Published: Apr. 09, 2022, 5:45 p.m.

By David Luces | DLuces@siadvance.com

STATEN ISLAND, N.Y. — NYC Council Minority Leader Joseph Borelli (R-South Shore) will be introducing a resolution calling on Mayor Eric Adams to rehire city employees who were fired because they did not get the mandated coronavirus (COVID-19) vaccine by the February deadline.

Borelli plans to introduce the measure, which has bipartisan backing from at least seven other councilmembers including Democrats Councilmember Farah Louis (Brooklyn) and Councilmember Kalman Yeger (D-Brooklyn), on Thursday.

“I think we will have more people signing on, there’s broader support in the council than people think,” Borelli told the Advance/SILive.com.

About 1,430 city employees were fired as a result of the mandate, however, that number could rise as thousands of city workers who applied for a medical or religious exemptions are waiting to find out if their waivers have been accepted or denied.

The overall message, Borelli said, is they believe it’s unfair that thousands of city workers remain unemployed while professional athletes and other performers are able to work because Adams made them exempt them from the mandate.

City employees who did not receive at least one dose of a COVID-19 by Feb. 11 were terminated.

The Feb. 11 deadline also applies to new hires – employees who were hired after Aug. 2 and agreed to vaccination as a condition of their employment – and unvaccinated employees who have been on unpaid leave who did not request a continuation of healthcare benefits.

“There must be rules and we must follow them. The rule is to get vaccinated if you are a city employee. You have to follow that. And if you have a reason you can’t, there’s an avenue,” Adams said at the time. “But if you didn’t do that and didn’t follow the rules, we sent a letter out to you,” he continued.

When asked during a media briefing in Queens last month if he had considered rehiring the estimated 1,400 municipal workers who lost their livelihoods over the city’s vaccine mandates, Adams said “not at this time.”

Collected data entries:
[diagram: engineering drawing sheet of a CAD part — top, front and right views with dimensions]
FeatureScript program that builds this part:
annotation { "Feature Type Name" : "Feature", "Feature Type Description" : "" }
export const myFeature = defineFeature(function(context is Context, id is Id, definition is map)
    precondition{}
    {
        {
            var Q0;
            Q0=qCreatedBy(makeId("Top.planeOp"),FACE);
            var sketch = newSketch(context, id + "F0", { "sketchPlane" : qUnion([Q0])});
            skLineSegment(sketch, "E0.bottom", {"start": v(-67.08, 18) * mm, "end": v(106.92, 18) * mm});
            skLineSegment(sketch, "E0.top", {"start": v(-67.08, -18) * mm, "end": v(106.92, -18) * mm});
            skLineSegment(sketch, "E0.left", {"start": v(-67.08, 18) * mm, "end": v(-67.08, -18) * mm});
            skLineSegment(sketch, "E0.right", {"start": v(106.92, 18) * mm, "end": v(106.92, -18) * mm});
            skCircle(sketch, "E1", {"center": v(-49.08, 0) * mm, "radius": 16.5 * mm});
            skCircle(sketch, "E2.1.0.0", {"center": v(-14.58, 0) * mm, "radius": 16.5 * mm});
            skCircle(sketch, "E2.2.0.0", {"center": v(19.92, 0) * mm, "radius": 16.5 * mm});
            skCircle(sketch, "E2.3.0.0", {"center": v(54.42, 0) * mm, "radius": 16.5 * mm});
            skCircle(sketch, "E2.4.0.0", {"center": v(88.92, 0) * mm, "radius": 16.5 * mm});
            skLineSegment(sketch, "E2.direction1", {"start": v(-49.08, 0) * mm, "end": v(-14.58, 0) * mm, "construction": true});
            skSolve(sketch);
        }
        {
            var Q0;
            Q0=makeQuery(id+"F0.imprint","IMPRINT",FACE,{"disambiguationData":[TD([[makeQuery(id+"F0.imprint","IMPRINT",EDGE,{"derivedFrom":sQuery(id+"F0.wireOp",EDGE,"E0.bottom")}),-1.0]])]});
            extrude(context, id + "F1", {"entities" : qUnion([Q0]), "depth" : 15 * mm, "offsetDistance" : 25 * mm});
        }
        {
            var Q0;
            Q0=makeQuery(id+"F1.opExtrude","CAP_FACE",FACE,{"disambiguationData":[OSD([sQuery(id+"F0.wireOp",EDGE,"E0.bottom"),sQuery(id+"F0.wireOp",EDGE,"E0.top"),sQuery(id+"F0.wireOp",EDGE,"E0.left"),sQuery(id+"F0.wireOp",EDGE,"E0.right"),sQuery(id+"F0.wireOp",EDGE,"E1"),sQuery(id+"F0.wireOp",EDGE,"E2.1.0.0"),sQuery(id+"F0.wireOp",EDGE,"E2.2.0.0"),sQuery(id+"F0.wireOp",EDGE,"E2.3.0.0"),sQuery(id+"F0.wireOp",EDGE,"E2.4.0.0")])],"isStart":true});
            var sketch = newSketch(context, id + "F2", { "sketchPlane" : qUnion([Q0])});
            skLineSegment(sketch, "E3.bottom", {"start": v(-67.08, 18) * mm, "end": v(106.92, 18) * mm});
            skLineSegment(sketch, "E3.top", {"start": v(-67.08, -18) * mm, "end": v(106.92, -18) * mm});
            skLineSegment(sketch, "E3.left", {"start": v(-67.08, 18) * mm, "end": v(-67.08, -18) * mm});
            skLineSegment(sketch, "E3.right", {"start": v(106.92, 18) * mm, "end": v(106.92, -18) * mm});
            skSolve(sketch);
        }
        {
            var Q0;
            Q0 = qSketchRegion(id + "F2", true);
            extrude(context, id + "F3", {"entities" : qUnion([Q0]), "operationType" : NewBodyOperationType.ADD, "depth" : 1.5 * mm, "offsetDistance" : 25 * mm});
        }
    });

• Your instructions
Please carry on the news article about the resolution to rehire city workers fired over the COVID-19 vaccine mandate, starting right after its last sentence. These lines are separate material and have no connection to the article.

• Exercise output
“I want to take my hat off to those countless number of New Yorkers, municipal employees that understood what we were going through as a city, and they stood up and they did the right thing,” the mayor said. “At this time we’re not entertaining it [rehiring unvaccinated workers].”

The group of councilmembers are also calling on private businesses to rehire employees who were fired for failing to get vaccinated.

“We want our people to get back to the work place, whether that be in the private sector or public,” Borelli said.

Employees in state government or New York State employees in agencies controlled by the governor were not mandated to get vaccinated– they have a weekly testing option if they’ve chosen to not get vaccinated.

POLICE BENEVOLENT ASSOCIATION SAYS POLICE ARE TREATED AS SECOND-CLASS

Police Benevolent association President Pat Lynch issued a statement saying that cops who were on the frontlines during the early days of the pandemic don’t deserve to be treated as second-class citizens.

“We have been suing the city for months over its arbitrary and capricious vaccine mandate — this is exactly what we are talking about. If the mandate isn’t necessary for famous people, then it’s not necessary for the cops who are protecting our city in the middle of a crime crisis,” Lynch, who heads the city’s largest cop union, said.

“While celebrities were in lockdown, New York City police officers were on the street throughout the pandemic, working without adequate PPE and in many cases contracting and recovering from COVID themselves.”

Harry Nespoli — the president of Local 851, the Uniformed Sanitationmen’s Association and chair of the Municipal Labor Committee — also expressed disapproval of Adams’ decision, and said he hoped for a re-entry program so workers can get their jobs back.

“When New York City shut down, many workers were mandated to come in every day without vaccines to keep the city running. These workers often got sick, and when they got better, came right back to work,” he said.

“There can’t be one system for the elite and another for the essential workers of our city. We stand ready to work out the details with the mayor, as we have been throughout this process.”